DOCUMENT EXCERPT:
There exists both hypocrisy and truth in the Prime Minister's short response.

Hypocrisy, because it is self evident that the Prime Minister, and his government, rejected all calls for an independent inquiry, until the Goldstone report. Now, they are still rejecting these calls while "looking into" launching an investigation. The real possibility of criminal investigations abroad against IDF officers is the only reason for this sudden change of heart from total rejection to consideration. If Israel indeed launches an independent investigation, it may very well shield IDF officers from prosecutions abroad. Countries that sincerely investigate themselves do not leave the door open to residual international authority.

Truth, because Israel indeed should investigate operation Cast Lead for "our own internal needs." The need for accountability, the rule of law, and the defense of human rights is an Israeli need as it is the need of any country wishing to uphold its democratic foundations and preserve its values. And that is exactly the reason while the Association for Civil Rights in Israel, together with the entire community of Israeli human rights organizations, have called for an independent Israeli investigation of Cast Lead. That call was already issued months ago, a short time after Cast Lead, as alarming data was accumulating already during the military operation itself; and that call outlined the criteria for such an independent Israeli investigation to be a real one. Unfortunately, we have bad experiences of how such investigation are handled. For our own internal needs, we need an investigation -- a genuine one.

Finally, a side point on Hamas: non of the above justifies Hamas' actions nor defends that organization's human rights record, for there is none to be defended. Hamas' cruel treatment of Gilad Shalit is one, especifically painful example out of many, and the accumulated record leaves little to be hoped for. Israeli human rights activists that are calling for their government to do the right thing are pressuring their own government for a very basic reason: because we are Israeli citizens and because we care for, and take responsibility for, how our own country and army act. And we would certainly not want Israel to take its moral cues from Hamas, nor use that organization's abuses as excuses.

The laws of war allow for a country to defend itself -- but not everything is moral or legal, even at a time of war, even against a cruel enemy. If norms were violated during Cast Lead, if mistakes, or worse, were made -- deliberate or otherwise -- it is high time to investigate. It is the right thing to do.

Entries from a dataset:
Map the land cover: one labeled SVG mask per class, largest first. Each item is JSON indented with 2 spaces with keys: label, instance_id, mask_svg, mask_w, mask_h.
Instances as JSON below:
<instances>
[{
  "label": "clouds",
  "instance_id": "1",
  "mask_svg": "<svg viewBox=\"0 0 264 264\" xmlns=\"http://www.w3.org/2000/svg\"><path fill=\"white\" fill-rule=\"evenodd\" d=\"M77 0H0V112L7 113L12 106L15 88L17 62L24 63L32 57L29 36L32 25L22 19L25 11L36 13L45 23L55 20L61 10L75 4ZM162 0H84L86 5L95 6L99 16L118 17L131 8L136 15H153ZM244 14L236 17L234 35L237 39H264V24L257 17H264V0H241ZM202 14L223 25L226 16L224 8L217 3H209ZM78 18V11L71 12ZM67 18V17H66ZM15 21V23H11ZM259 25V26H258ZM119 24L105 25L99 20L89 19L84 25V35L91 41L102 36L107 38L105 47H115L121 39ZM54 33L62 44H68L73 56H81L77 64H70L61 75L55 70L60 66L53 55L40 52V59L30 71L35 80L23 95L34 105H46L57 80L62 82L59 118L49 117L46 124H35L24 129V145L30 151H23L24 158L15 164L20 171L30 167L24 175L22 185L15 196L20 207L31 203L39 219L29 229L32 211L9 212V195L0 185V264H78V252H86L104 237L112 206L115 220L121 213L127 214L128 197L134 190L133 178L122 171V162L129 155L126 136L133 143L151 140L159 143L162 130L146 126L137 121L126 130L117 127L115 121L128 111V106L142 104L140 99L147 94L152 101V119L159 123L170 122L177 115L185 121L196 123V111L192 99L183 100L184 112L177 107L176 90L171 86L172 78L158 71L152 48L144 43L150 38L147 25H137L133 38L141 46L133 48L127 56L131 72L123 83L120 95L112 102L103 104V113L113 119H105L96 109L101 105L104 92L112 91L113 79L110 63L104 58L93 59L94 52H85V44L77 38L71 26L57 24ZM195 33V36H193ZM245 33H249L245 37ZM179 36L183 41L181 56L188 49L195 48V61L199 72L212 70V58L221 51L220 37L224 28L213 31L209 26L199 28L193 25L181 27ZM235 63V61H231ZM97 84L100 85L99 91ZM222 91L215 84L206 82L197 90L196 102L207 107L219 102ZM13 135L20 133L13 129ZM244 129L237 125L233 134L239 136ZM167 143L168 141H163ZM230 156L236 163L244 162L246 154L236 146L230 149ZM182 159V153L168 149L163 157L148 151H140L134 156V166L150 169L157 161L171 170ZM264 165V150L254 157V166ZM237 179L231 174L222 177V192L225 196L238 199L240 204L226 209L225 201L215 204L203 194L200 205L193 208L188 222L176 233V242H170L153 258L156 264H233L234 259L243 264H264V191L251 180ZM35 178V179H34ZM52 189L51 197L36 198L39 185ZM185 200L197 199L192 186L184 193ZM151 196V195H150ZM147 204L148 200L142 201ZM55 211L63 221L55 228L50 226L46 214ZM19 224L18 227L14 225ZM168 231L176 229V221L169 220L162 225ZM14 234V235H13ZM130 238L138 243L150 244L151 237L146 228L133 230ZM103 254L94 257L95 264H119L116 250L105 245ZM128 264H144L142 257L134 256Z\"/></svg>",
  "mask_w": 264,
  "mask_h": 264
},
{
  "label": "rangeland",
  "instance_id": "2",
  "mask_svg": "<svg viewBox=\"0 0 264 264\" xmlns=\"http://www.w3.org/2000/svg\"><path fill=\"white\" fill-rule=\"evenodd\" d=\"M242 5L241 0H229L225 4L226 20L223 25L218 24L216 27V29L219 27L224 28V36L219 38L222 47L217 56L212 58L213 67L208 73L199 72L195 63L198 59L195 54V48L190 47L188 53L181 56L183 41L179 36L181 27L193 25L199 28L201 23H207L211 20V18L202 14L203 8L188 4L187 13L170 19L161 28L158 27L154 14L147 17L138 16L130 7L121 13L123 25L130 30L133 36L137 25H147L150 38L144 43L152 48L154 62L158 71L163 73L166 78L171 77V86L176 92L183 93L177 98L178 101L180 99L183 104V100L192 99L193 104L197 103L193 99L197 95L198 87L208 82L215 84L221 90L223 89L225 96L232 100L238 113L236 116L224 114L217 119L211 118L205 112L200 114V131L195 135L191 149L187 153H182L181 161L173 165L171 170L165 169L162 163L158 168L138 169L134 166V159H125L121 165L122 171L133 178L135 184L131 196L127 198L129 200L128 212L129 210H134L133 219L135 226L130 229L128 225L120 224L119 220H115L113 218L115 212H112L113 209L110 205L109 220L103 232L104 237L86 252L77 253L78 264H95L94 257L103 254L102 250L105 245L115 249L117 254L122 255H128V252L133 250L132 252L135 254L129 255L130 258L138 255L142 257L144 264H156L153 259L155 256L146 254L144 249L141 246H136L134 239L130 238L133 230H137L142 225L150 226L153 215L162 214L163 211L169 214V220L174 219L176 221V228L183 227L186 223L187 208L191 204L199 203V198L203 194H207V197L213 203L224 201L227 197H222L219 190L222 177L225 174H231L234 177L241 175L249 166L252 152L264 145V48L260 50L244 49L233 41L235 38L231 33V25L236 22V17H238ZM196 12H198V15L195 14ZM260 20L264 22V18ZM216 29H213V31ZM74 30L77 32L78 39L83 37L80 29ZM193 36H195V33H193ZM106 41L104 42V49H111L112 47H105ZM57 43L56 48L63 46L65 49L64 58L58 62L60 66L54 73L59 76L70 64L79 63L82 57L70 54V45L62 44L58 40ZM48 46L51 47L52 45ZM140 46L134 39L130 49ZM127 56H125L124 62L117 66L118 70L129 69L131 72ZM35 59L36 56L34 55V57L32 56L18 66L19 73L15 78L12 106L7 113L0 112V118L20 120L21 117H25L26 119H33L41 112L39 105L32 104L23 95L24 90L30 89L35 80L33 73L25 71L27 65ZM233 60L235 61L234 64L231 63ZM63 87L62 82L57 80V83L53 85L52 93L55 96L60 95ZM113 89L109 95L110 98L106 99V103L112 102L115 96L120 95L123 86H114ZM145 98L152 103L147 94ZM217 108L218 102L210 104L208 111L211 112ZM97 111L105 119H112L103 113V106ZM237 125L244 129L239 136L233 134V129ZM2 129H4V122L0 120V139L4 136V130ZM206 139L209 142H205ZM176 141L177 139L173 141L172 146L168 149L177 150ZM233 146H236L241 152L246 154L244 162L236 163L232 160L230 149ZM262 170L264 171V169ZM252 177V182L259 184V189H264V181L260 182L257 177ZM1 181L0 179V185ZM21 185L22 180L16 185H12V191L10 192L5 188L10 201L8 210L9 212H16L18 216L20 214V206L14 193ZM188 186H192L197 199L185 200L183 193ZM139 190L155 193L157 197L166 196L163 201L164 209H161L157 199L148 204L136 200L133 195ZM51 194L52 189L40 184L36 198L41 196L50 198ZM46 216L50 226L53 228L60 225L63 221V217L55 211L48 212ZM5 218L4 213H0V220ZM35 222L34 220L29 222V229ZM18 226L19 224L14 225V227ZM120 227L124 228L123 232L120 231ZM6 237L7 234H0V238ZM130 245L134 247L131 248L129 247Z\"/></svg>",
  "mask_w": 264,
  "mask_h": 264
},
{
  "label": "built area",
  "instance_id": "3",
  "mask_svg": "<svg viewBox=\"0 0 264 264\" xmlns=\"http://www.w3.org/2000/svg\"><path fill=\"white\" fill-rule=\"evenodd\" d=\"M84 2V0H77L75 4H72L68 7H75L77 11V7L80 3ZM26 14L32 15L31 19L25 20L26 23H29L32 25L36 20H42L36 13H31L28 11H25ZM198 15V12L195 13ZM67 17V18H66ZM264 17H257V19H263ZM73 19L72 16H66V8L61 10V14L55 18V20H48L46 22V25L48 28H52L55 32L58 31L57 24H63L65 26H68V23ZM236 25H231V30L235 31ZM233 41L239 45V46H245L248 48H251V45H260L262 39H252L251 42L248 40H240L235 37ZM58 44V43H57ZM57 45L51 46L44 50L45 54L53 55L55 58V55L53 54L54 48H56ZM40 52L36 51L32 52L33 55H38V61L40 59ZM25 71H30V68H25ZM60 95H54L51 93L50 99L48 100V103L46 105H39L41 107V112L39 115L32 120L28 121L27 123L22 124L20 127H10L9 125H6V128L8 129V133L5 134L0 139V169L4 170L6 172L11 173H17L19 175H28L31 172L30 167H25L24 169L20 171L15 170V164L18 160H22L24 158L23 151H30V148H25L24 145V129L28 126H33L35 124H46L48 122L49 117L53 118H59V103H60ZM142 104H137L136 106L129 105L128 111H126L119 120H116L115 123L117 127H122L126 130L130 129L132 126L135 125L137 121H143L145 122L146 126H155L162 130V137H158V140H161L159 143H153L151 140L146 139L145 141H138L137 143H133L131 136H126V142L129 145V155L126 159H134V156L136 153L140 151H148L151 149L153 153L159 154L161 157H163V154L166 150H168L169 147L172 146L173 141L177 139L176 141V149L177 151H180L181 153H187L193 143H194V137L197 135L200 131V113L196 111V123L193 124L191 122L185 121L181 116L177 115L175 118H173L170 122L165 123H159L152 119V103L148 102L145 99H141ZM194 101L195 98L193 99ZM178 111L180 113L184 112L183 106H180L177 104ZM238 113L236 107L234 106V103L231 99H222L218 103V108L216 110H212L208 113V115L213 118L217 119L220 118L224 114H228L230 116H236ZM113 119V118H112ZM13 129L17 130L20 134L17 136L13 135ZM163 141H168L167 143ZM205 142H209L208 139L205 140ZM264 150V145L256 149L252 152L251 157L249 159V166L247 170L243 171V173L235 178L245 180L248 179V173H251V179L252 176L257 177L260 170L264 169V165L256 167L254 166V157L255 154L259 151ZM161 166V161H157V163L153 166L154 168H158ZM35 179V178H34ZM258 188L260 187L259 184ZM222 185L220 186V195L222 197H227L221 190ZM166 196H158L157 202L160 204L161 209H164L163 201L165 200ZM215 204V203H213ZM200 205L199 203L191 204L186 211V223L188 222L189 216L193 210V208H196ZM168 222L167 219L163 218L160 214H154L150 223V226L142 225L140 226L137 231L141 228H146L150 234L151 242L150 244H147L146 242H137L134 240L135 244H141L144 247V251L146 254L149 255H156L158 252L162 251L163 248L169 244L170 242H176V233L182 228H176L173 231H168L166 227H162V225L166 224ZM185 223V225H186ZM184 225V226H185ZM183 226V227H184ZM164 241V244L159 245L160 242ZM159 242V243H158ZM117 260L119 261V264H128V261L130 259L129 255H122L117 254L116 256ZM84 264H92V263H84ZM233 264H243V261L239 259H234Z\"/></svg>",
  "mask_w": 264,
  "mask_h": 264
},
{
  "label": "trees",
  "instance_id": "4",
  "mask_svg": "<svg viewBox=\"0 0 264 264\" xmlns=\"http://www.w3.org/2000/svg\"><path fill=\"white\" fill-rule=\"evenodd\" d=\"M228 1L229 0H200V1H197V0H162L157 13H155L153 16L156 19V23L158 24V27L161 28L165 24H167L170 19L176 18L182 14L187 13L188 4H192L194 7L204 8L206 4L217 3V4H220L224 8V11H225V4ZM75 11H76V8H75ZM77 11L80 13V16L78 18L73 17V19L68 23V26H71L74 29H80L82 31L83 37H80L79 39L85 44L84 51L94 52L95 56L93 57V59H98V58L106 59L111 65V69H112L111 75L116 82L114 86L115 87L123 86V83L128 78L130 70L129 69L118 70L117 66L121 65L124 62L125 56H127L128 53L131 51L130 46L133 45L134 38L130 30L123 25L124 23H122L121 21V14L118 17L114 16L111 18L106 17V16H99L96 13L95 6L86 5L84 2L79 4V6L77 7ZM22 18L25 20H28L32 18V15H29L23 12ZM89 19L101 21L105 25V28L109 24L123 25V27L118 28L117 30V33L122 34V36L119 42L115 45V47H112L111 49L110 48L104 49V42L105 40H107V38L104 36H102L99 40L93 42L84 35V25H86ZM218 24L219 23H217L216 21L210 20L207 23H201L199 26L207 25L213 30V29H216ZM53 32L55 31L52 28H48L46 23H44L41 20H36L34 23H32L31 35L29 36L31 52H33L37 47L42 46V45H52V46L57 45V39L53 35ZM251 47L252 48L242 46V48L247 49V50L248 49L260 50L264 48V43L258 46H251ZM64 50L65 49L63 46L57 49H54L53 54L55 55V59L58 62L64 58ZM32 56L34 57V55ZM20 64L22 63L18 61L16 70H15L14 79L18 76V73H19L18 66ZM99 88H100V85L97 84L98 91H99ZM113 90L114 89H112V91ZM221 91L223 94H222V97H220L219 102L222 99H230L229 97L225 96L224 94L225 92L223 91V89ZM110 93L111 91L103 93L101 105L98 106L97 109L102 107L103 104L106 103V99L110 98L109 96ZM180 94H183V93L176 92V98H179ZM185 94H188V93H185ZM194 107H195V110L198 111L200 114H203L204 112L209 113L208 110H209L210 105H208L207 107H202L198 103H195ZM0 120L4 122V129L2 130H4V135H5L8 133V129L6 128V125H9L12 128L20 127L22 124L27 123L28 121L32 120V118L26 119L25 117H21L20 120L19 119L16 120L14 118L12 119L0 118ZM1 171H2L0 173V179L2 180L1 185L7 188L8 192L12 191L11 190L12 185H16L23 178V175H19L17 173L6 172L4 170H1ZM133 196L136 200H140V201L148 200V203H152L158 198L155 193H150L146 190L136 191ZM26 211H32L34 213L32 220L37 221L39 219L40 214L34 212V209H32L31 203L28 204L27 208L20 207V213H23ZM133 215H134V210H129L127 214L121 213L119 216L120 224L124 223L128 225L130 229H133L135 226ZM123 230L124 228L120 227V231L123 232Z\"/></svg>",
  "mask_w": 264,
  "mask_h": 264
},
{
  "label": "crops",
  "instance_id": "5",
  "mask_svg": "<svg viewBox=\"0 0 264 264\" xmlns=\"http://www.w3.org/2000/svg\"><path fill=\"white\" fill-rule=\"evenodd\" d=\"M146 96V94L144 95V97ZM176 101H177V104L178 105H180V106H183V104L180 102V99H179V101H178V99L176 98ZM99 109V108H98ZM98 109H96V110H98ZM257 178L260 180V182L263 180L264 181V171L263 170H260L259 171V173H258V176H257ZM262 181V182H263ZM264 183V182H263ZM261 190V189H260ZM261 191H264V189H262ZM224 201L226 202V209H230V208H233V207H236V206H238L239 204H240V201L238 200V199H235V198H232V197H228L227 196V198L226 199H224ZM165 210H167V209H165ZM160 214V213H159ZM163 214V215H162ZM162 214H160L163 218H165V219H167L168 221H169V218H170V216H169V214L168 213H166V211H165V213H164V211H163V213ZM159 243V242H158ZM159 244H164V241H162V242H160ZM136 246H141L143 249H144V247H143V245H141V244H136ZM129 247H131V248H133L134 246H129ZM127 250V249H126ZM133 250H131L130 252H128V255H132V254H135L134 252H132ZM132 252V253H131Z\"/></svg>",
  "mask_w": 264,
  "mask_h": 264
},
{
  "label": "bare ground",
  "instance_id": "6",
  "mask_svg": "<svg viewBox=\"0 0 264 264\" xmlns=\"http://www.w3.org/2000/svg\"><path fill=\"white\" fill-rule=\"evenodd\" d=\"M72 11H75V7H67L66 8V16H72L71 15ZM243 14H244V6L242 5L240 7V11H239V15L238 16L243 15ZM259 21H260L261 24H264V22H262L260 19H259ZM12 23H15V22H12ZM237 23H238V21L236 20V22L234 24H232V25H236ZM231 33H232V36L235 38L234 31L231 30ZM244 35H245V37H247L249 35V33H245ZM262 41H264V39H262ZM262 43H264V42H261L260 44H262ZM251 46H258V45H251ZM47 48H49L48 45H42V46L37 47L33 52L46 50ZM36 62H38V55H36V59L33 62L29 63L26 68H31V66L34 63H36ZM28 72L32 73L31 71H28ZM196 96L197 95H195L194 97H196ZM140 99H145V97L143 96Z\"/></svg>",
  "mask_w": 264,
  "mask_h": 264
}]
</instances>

OBJECTIVE: Retype the passage of the commentary on investigating Cast Lead between "The laws of" and "thing to do.", inclusive. None of the rows is needed for the work.

SOLUTION TO THE EXERCISE:
The laws of war allow for a country to defend itself -- but not everything is moral or legal, even at a time of war, even against a cruel enemy. If norms were violated during Cast Lead, if mistakes, or worse, were made -- deliberate or otherwise -- it is high time to investigate. It is the right thing to do.